Thereafter we investigated the outflow of the CERAB configuration using our in vitro setup, because clinical results showed that most graft failure is observed at the outflow, most likely due to distal stenosis. This study showed that, independently of distal stenosis severity the wall shear stress was two times lower with respect to the control situation. The low wall shear stress is probably related to the more developed outflow profile of  the CERAB configuration, giving rise to a less steep velocity gradient. When introducing a significant distal stenosis, the wall shear stress is three times lower than the control situation. Thus, in spite of the favorable inflow characteristics, the outflow should be monitored closely during FU, based on both the clinical and experimental results.

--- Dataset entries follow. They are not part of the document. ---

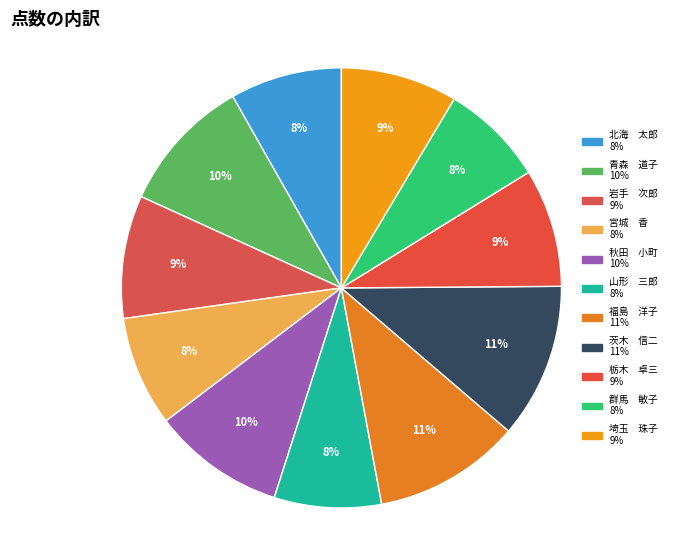

How many slices are in this pie chart?

11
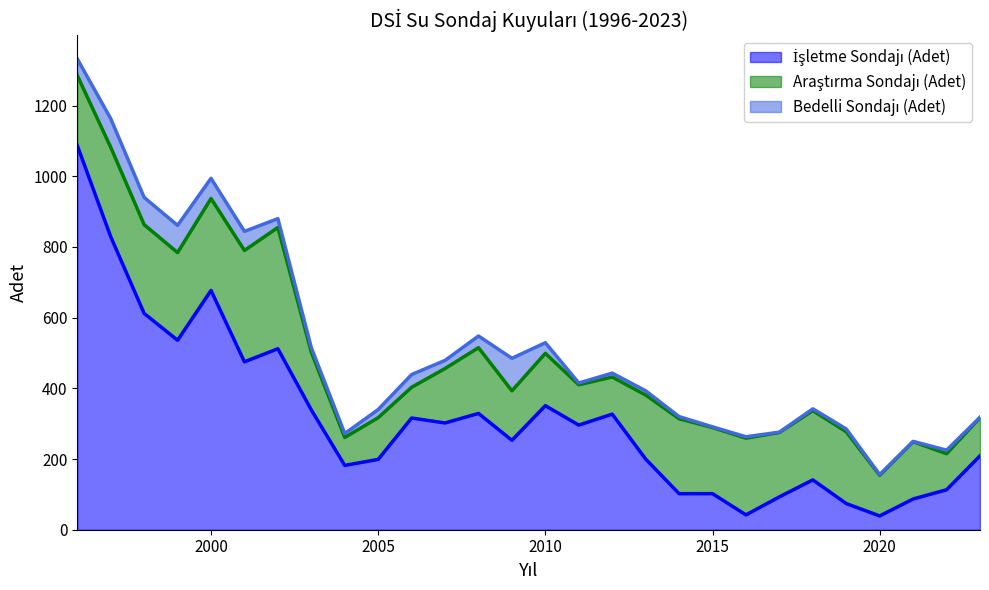

What is the sum of all İşletme Sondajı (Adet) values?

8824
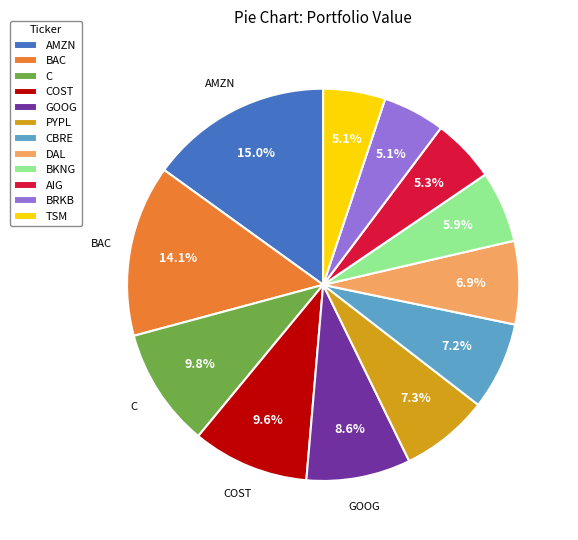

Does CBRE represent more than half of the total?

No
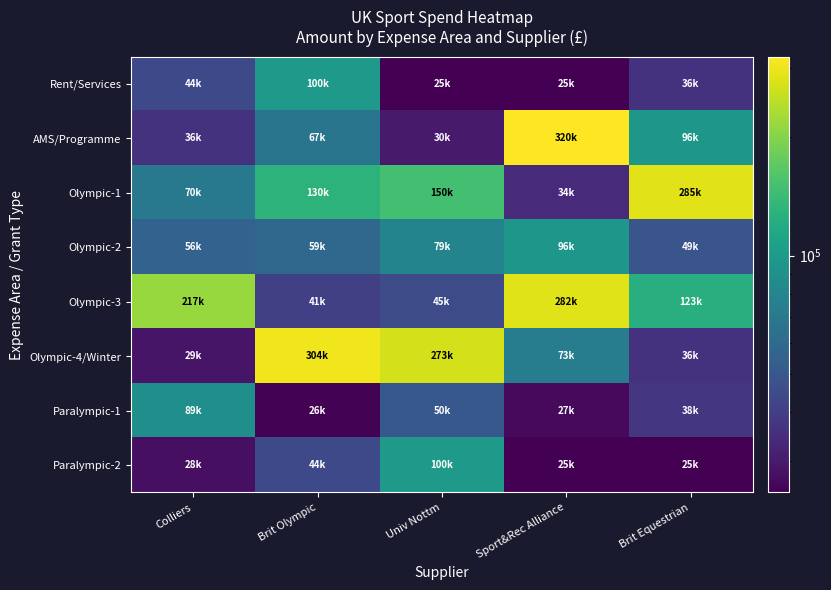

What is the minimum value shown in the chart?

25000.0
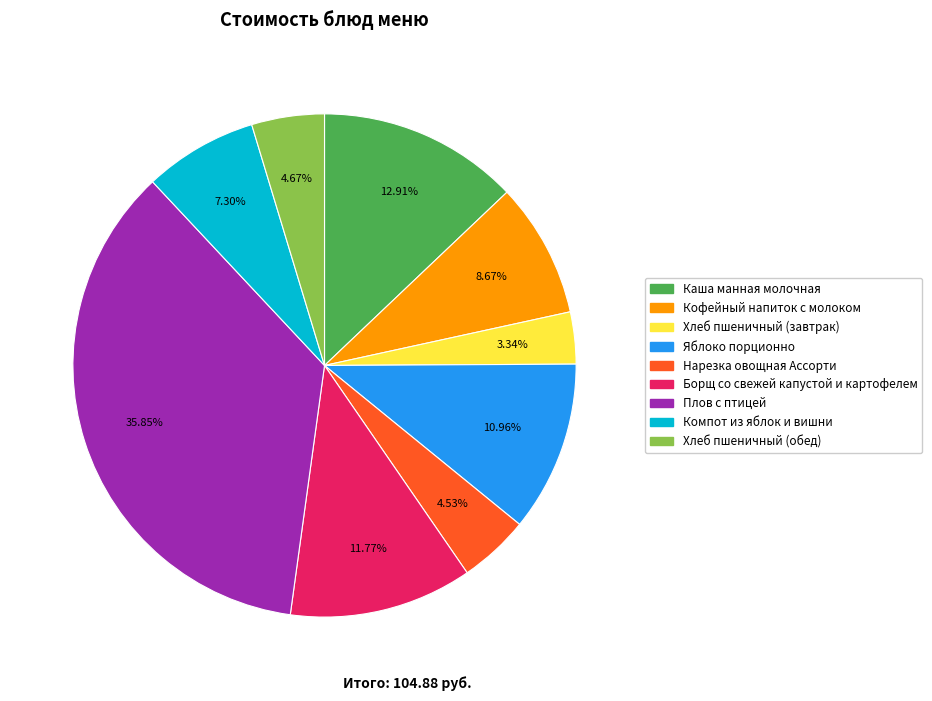

Is the sum of Кофейный напиток с молоком and Компот из яблок и вишни greater than half?

No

Apart from investigating the local blood flow the clinical performance of the CERAB is also of importance. The last chapter of this thesis presents the 3-year follow-up results of patients treated with the CERAB technique in both the Rijnstate ziekenhuis Arnhem and the Ziekenhuis Netwerk Antwerpen. We  showed that the 3-year primary patency is 82.1 %, the secondary patency is 97 %. These results are promising, given the fact that most lesions treated are TASC D lesions. In comparison to the KS technique a margin of 5.5 % in patency is gained after three years (76.6 % vs. 81.1 %). The complication rate of the CERAB technique is in the same range as the KS technique in case of AIOD treatment.

REFERENCES

(1.) Meijer WT, Hoes AW, Rutgers D, Bots ML, Hofman A, Grobbee DE. Peripheral arterial disease in the elderly: The Rotterdam Study. Arterioscler Thromb Vasc Biol. 1998;18(2):185-92.

(2.) Saker MB, Oppat WF, Kent SA, Ryu RK, Chrisman HB, Nemcek AA, et al. Early failure of aortoiliac kissing stents: histopathologic correlation. J Vasc Interv Radiol. 2000;11(3):333-6.